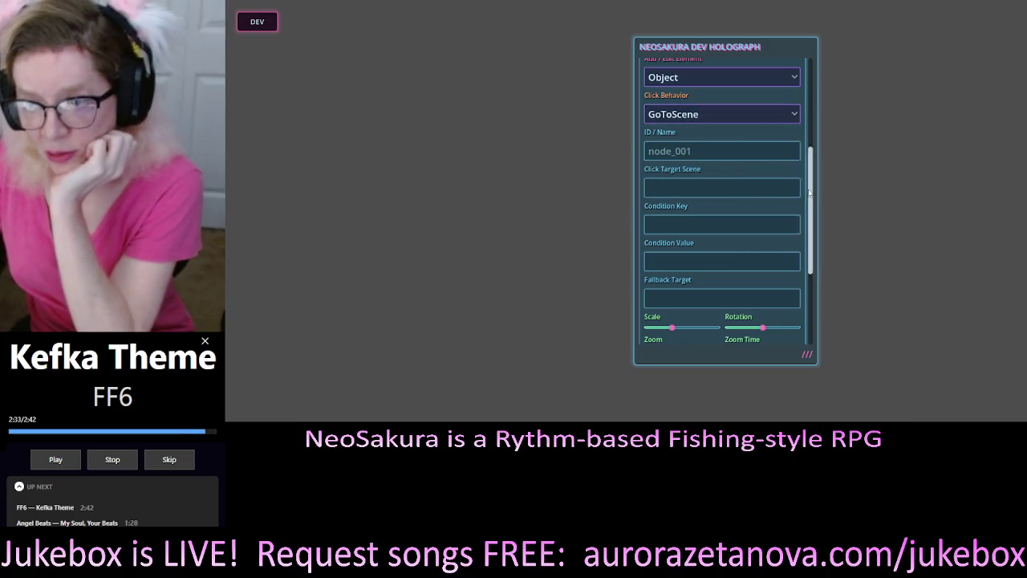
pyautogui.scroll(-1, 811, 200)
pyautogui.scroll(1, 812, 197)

--

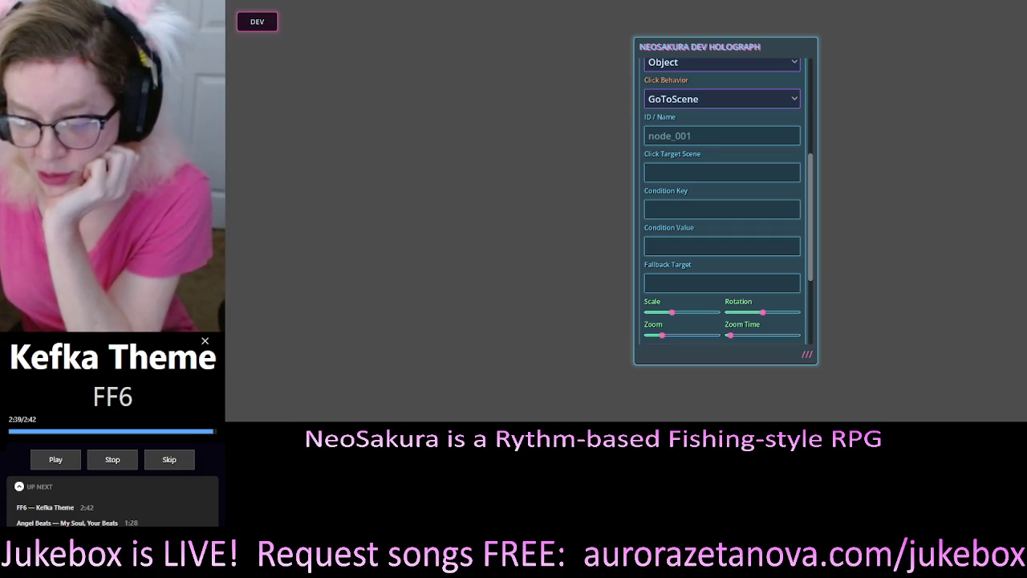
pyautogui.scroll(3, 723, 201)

---

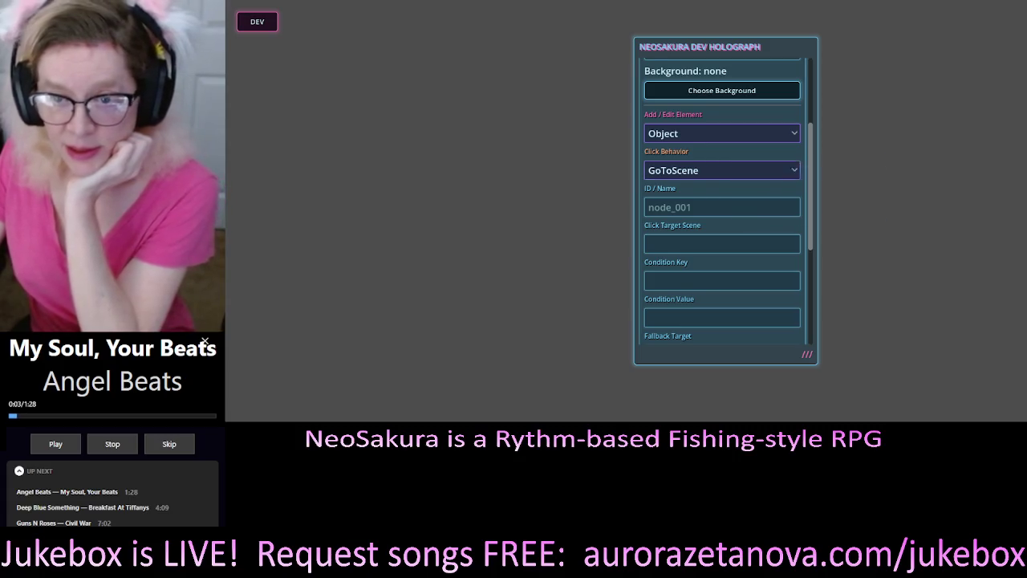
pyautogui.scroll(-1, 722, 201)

### TASK BRIEF
What you return must be the lines above that run from the line with "pyautogui.scroll(-1, 811, 200)" to the line with "pyautogui.scroll(1, 812, 197)", inclusive, each copied exactly.

### OUTPUT
pyautogui.scroll(-1, 811, 200)
pyautogui.scroll(1, 812, 197)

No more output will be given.